# WORK INSTRUCTIONS:
Keep only the lines below that contain the string "banyak", with uppercase and lowercase counted as different, and copy each of them out.

========================

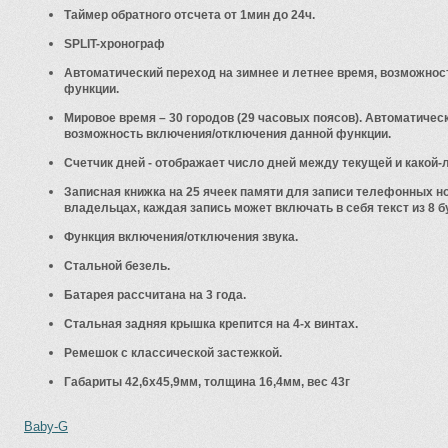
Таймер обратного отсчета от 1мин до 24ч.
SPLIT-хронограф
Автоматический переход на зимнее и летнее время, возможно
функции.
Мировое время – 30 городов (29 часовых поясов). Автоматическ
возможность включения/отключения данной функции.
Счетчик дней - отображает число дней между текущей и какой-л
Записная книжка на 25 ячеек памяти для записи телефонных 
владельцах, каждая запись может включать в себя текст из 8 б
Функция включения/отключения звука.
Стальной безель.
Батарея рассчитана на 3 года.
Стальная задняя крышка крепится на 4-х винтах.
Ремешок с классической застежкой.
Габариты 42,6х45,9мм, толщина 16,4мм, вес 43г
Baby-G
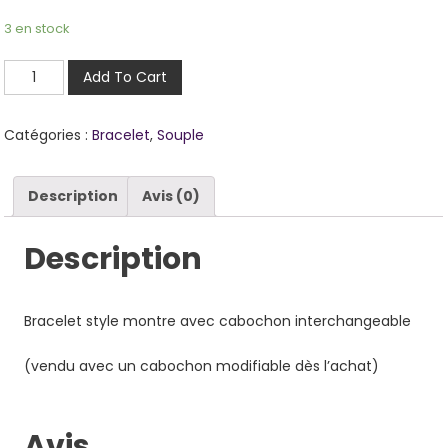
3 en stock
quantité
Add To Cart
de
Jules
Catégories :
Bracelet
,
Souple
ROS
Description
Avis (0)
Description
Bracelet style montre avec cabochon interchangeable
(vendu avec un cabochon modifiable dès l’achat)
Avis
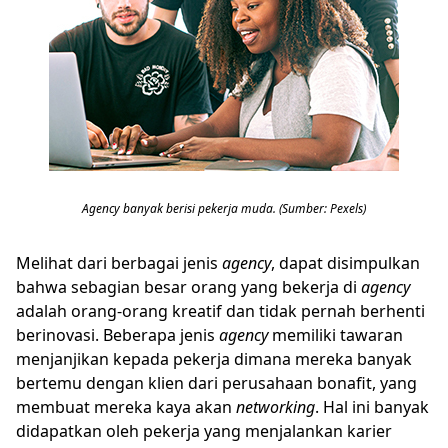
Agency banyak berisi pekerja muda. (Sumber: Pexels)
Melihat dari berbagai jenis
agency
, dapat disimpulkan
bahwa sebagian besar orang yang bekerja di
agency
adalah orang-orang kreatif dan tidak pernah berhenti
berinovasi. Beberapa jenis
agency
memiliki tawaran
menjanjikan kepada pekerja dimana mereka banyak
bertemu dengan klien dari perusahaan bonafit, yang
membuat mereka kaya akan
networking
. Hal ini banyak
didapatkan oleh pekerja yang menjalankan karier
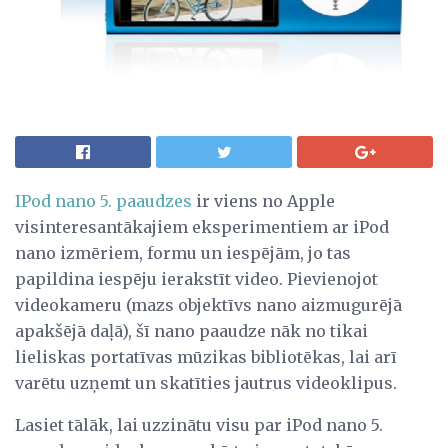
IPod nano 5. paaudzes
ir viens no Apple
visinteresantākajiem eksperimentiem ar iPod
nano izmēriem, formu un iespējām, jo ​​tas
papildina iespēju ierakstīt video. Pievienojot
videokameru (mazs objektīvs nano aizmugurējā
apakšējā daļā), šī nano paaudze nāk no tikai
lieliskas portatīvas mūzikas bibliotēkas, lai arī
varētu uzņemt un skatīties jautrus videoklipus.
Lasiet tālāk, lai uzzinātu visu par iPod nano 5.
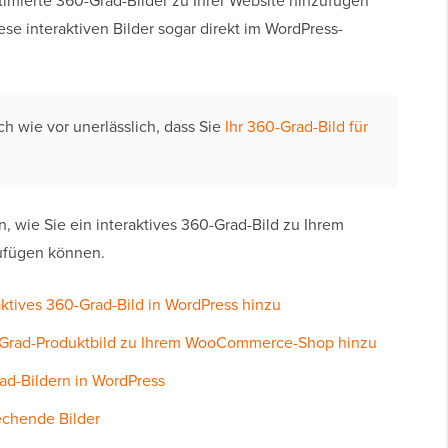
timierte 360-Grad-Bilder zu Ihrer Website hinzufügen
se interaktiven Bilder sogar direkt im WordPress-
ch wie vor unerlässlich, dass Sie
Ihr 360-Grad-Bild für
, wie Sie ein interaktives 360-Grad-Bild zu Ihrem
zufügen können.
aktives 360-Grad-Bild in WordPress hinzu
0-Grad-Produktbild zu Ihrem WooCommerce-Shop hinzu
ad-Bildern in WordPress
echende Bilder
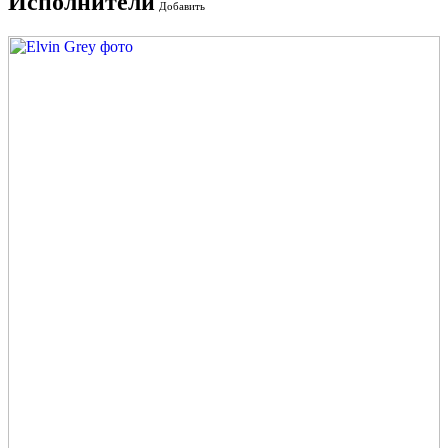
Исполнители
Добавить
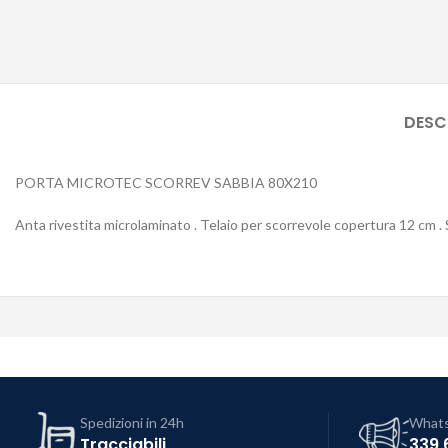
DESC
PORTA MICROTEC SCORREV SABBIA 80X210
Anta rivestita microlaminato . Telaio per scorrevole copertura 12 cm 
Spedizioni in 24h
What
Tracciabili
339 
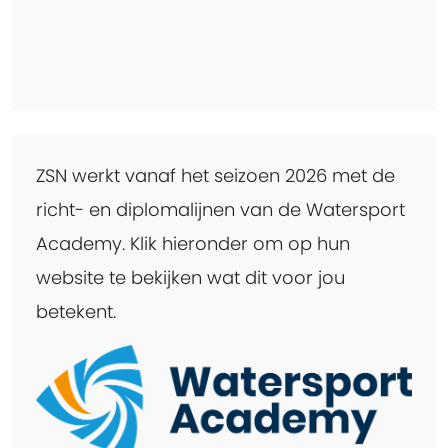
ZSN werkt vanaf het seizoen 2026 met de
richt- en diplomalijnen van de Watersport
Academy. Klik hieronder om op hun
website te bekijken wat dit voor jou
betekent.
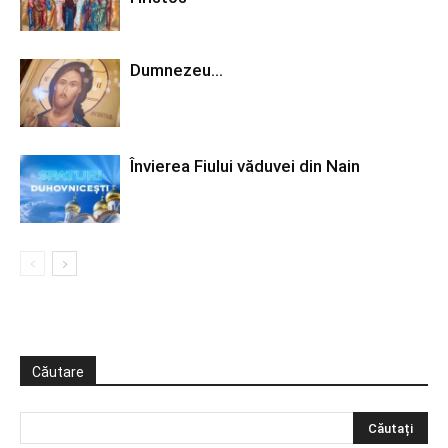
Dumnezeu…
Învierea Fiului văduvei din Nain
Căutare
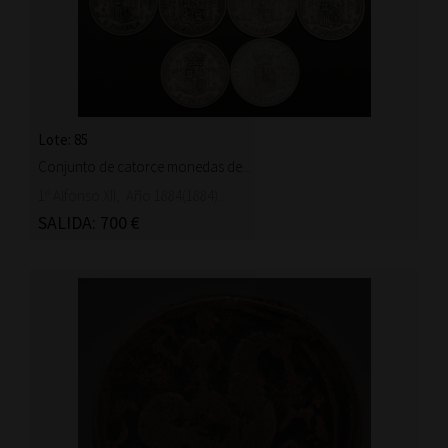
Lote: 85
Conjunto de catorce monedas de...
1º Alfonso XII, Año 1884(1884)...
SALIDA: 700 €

========================

# ANSWER TO THIS TASK:
Agency banyak berisi pekerja muda. (Sumber: Pexels)
menjanjikan kepada pekerja dimana mereka banyak
. Hal ini banyak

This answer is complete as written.